> Directions
Please output each line of text in the listing below as a JSON list of strings, one string per line, with blank lines omitted and the pictures left out.

(Saved entries)
'''

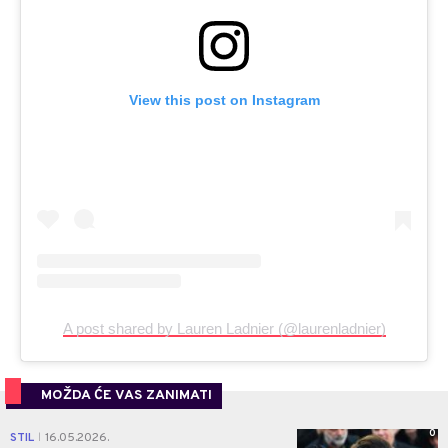
View this post on Instagram
A post shared by Lauren Ladnier (@laurenladnier)
MOŽDA ĆE VAS ZANIMATI
0
STIL
16.05.2026.
|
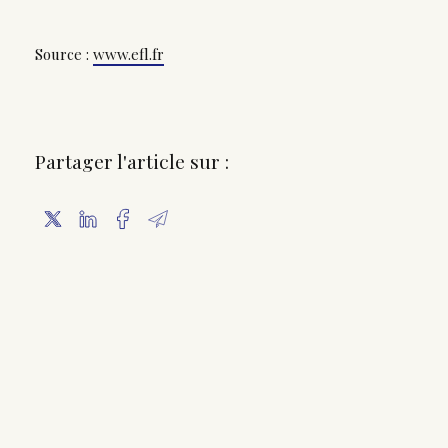
Source :
www.efl.fr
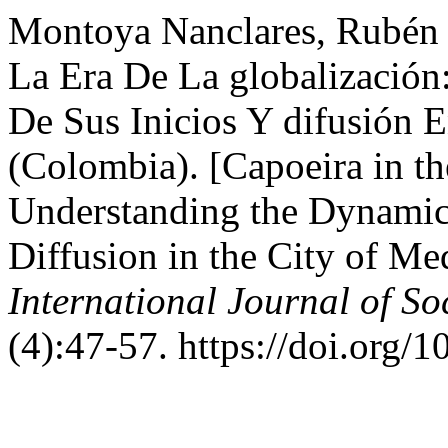
Montoya Nanclares, Rubén 
La Era De La globalizació
De Sus Inicios Y difusión 
(Colombia). [Capoeira in th
Understanding the Dynamics
Diffusion in the City of M
International Journal of S
(4):47-57. https://doi.org/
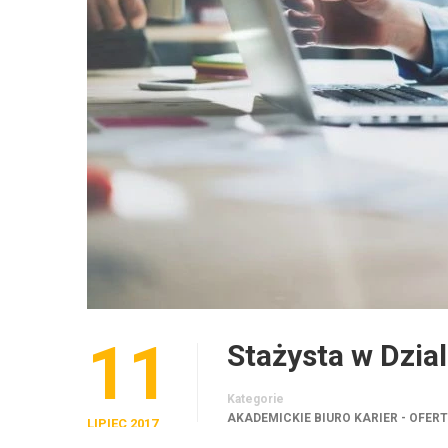
11
Stażysta w Dzia
Kategorie
AKADEMICKIE BIURO KARIER - OFER
LIPIEC 2017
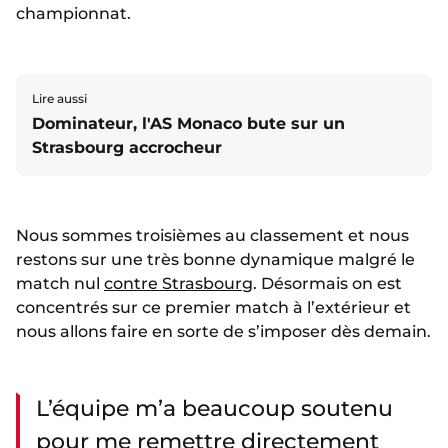
championnat.
Lire aussi
Dominateur, l'AS Monaco bute sur un
Strasbourg accrocheur
Nous sommes troisièmes au classement et nous
restons sur une très bonne dynamique malgré le
match nul
contre Strasbourg
. Désormais on est
concentrés sur ce premier match à l’extérieur et
nous allons faire en sorte de s’imposer dès demain.
L’équipe m’a beaucoup soutenu
pour me remettre directement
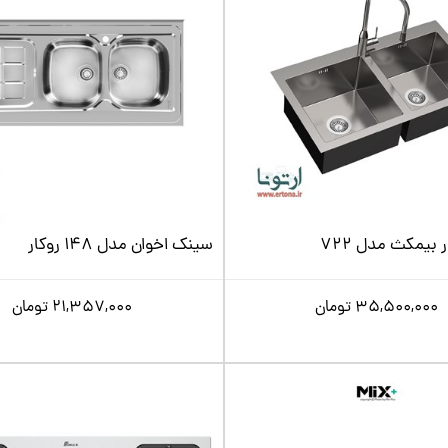
بیمکث مدل 722
سینک اخوان مدل 148 روکار
35,500,000
تومان
21,357,000
تومان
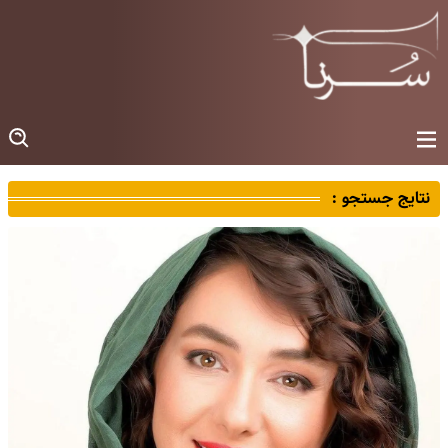
نتایج جستجو :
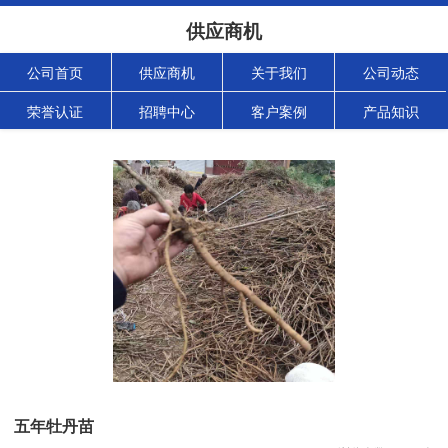
供应商机
公司首页
供应商机
关于我们
公司动态
荣誉认证
招聘中心
客户案例
产品知识
五年牡丹苗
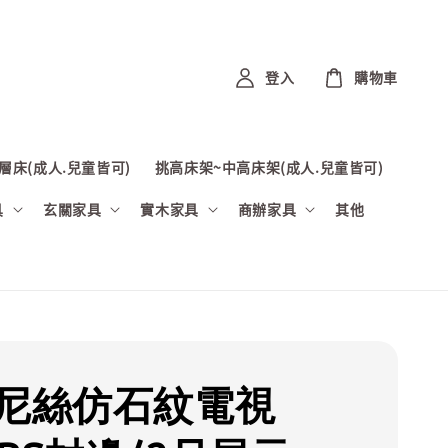
登入
購物車
層床(成人.兒童皆可)
挑高床架~中高床架(成人.兒童皆可)
具
玄關家具
實木家具
商辦家具
其他
丹尼絲仿石紋電視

'''

> Exercise output
[
  "View this post on Instagram",
  "A post shared by Lauren Ladnier (@laurenladnier)",
  "MOŽDA ĆE VAS ZANIMATI",
  "0",
  "STIL",
  "16.05.2026.",
  "|",
  "Source :",
  "www.efl.fr",
  "Montoya Nanclares, Rubén ",
  "La Era De La globalizació",
  "De Sus Inicios Y difusión ",
  "(Colombia). [Capoeira in th",
  "Understanding the Dynamics",
  "Diffusion in the City of M",
  "International Journal of S",
  "(4):47-57. https://doi.org/",
  "11",
  "Stażysta w Dzia",
  "Kategorie",
  "AKADEMICKIE BIURO KARIER - OFER",
  "LIPIEC 2017",
  "championnat.",
  "Lire aussi",
  "Dominateur, l'AS Monaco bute sur un",
  "Strasbourg accrocheur",
  "Nous sommes troisièmes au classement et nous",
  "restons sur une très bonne dynamique malgré le",
  "match nul",
  "contre Strasbourg",
  ". Désormais on est",
  "concentrés sur ce premier match à l’extérieur et",
  "nous allons faire en sorte de s’imposer dès demain.",
  "L’équipe m’a beaucoup soutenu",
  "pour me remettre directement",
  "بیمکث مدل 722",
  "سینک اخوان مدل 148 روکار",
  "35,500,000",
  "تومان",
  "21,357,000",
  "تومان",
  "نتایج جستجو :",
  "供应商机",
  "公司首页",
  "供应商机",
  "关于我们",
  "公司动态",
  "荣誉认证",
  "招聘中心",
  "客户案例",
  "产品知识",
  "五年牡丹苗",
  "登入",
  "購物車",
  "層床(成人.兒童皆可)",
  "挑高床架~中高床架(成人.兒童皆可)",
  "具",
  "玄關家具",
  "實木家具",
  "商辦家具",
  "其他",
  "丹尼絲仿石紋電視"
]